RECORDS FOR PROCESSING below:
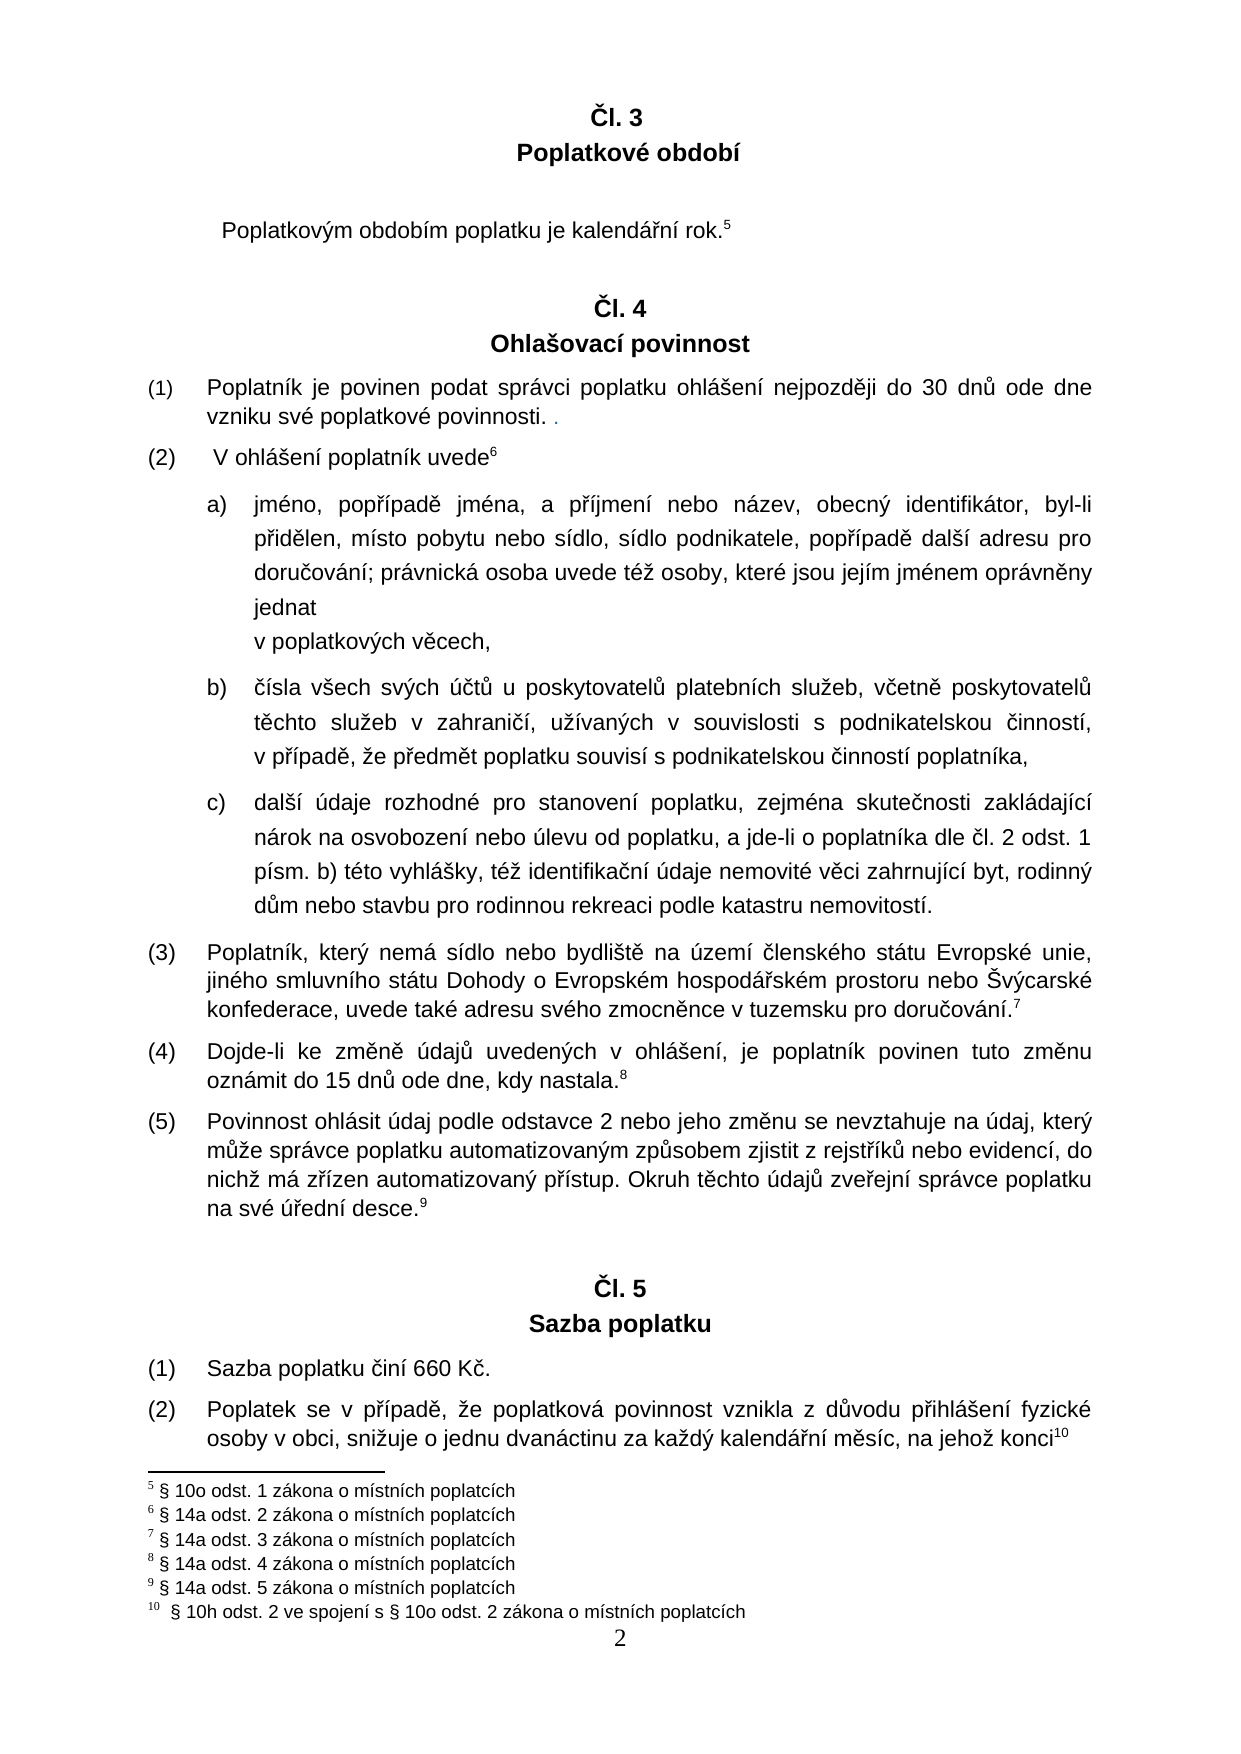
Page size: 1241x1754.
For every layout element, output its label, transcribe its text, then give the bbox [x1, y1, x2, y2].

text Poplatkové období [510, 138, 1093, 167]
list další údaje rozhodné pro stanovení poplatku, zejména skutečnosti zakládající nárok na osvobození nebo úlevu od poplatku, a jde-li o poplatníka dle čl. 2 odst. 1 písm. b) této vyhlášky, též identifikační údaje nemovité věci zahrnující byt, rodinný dům nebo stavbu pro rodinnou rekreaci podle katastru nemovitostí. [207, 789, 1093, 918]
list čísla všech svých účtů u poskytovatelů platebních služeb, včetně poskytovatelů těchto služeb v zahraničí, užívaných v souvislosti s podnikatelskou činností, v případě, že předmět poplatku souvisí s podnikatelskou činností poplatníka, [207, 674, 1093, 769]
list jméno, popřípadě jména, a příjmení nebo název, obecný identifikátor, byl-li přidělen, místo pobytu nebo sídlo, sídlo podnikatele, popřípadě další adresu pro doručování; právnická osoba uvede též osoby, které jsou jejím jménem oprávněny jednat v poplatkových věcech, [207, 491, 1093, 654]
text Ohlašovací povinnost [148, 328, 1093, 357]
text Čl. 5 [148, 1274, 1093, 1303]
list Dojde-li ke změně údajů uvedených v ohlášení, je poplatník povinen tuto změnu oznámit do 15 dnů ode dne, kdy nastala. [148, 1038, 1093, 1093]
list Poplatník je povinen podat správci poplatku ohlášení nejpozději do 30 dnů ode dne vzniku své poplatkové povinnosti. . [148, 374, 1093, 429]
text Sazba poplatku [148, 1309, 1093, 1338]
list Poplatek se v případě, že poplatková povinnost vznikla z důvodu přihlášení fyzické osoby v obci, snižuje o jednu dvanáctinu za každý kalendářní měsíc, na jehož konci [148, 1396, 1093, 1451]
text Poplatkovým obdobím poplatku je kalendářní rok. [148, 217, 1093, 243]
list Sazba poplatku činí 660 Kč. [148, 1354, 1093, 1381]
list V ohlášení poplatník uvede [148, 444, 1093, 471]
text Čl. 3 [583, 103, 1093, 132]
text Čl. 4 [148, 293, 1093, 322]
list Poplatník, který nemá sídlo nebo bydliště na území členského státu Evropské unie, jiného smluvního státu Dohody o Evropském hospodářském prostoru nebo Švýcarské konfederace, uvede také adresu svého zmocněnce v tuzemsku pro doručování. [148, 938, 1093, 1023]
list Povinnost ohlásit údaj podle odstavce 2 nebo jeho změnu se nevztahuje na údaj, který může správce poplatku automatizovaným způsobem zjistit z rejstříků nebo evidencí, do nichž má zřízen automatizovaný přístup. Okruh těchto údajů zveřejní správce poplatku na své úřední desce. [148, 1108, 1093, 1222]
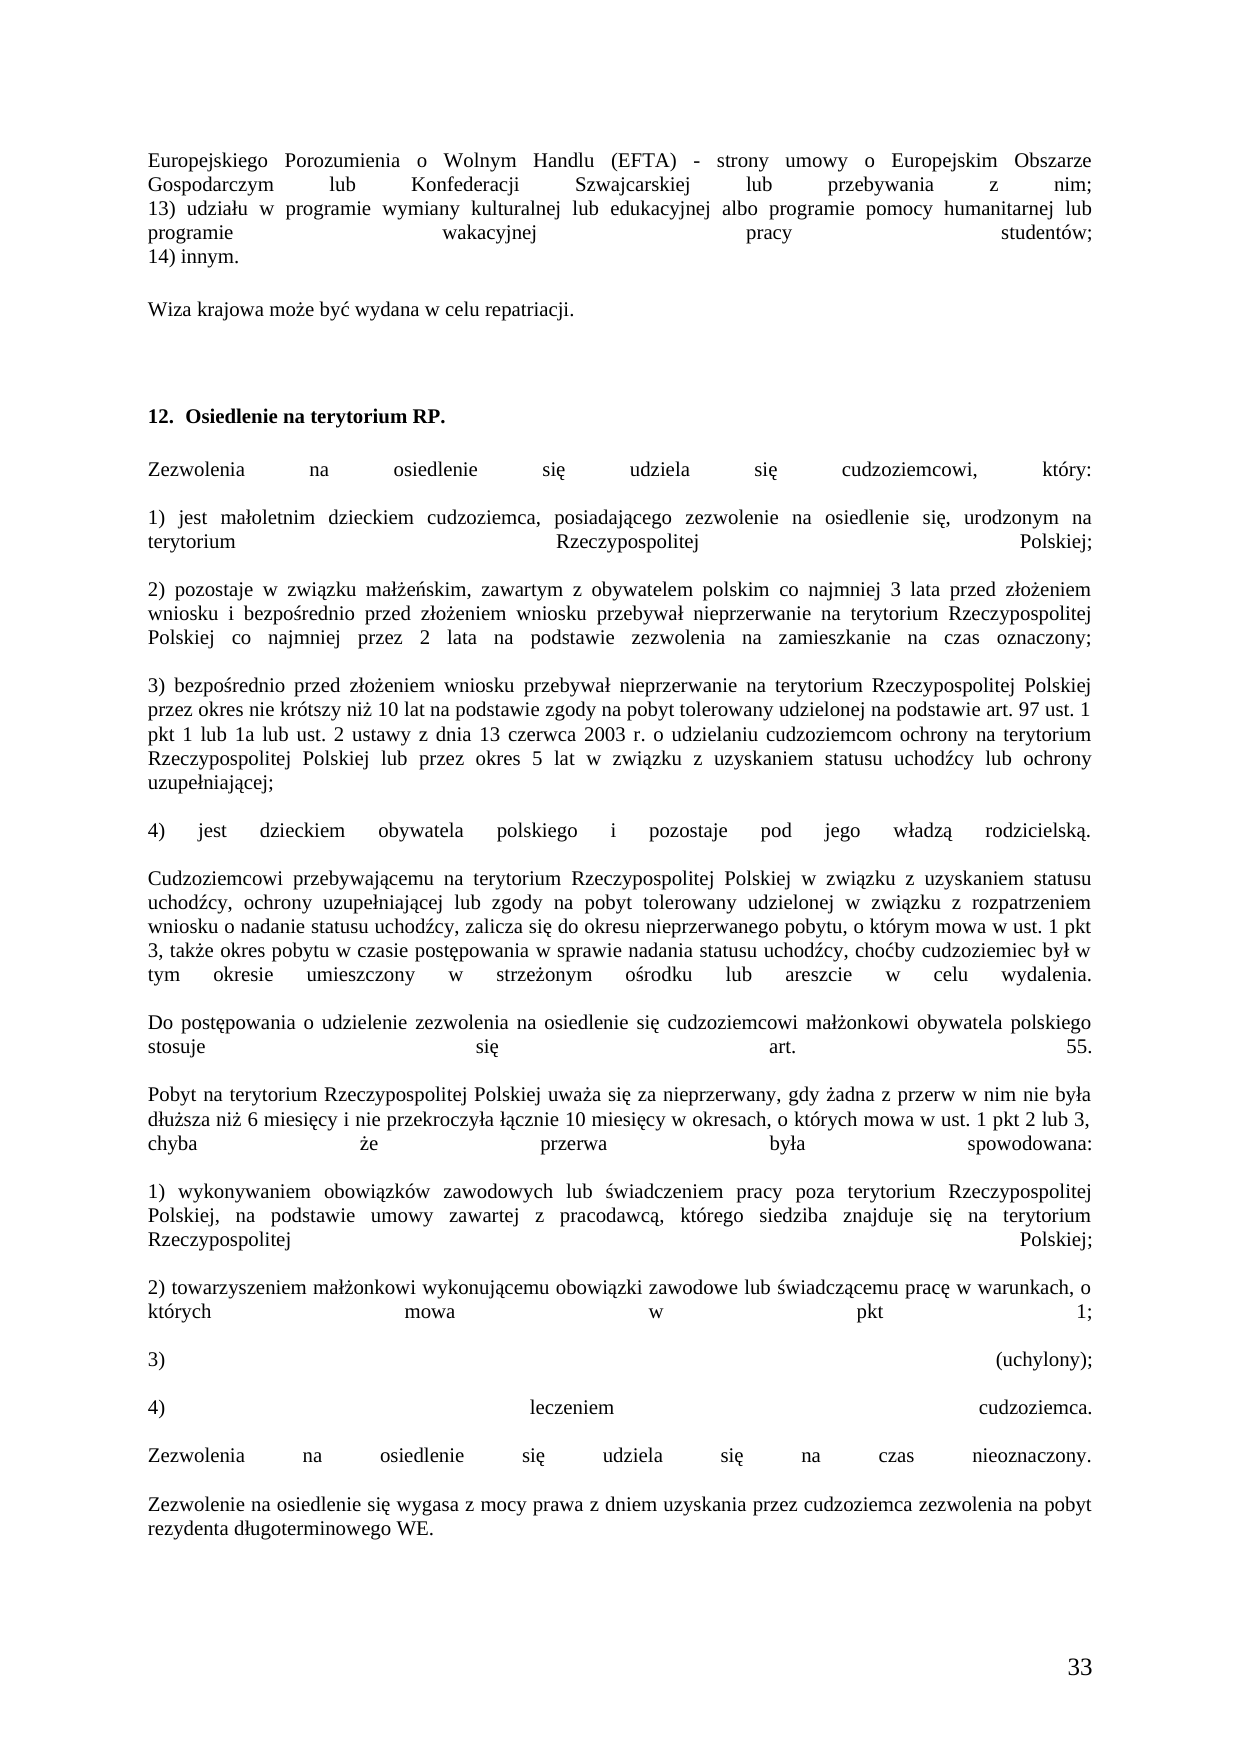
End of RECORDS FOR PROCESSING.
▶ [REQUIRED ACTION]
Using the records above, list each line that includes "doručování".

▶ [SOLUTION TO THIS PROBLEM]
list jméno, popřípadě jména, a příjmení nebo název, obecný identifikátor, byl-li přidělen, místo pobytu nebo sídlo, sídlo podnikatele, popřípadě další adresu pro doručování; právnická osoba uvede též osoby, které jsou jejím jménem oprávněny jednat v poplatkových věcech, [207, 491, 1093, 654]
list Poplatník, který nemá sídlo nebo bydliště na území členského státu Evropské unie, jiného smluvního státu Dohody o Evropském hospodářském prostoru nebo Švýcarské konfederace, uvede také adresu svého zmocněnce v tuzemsku pro doručování. [148, 938, 1093, 1023]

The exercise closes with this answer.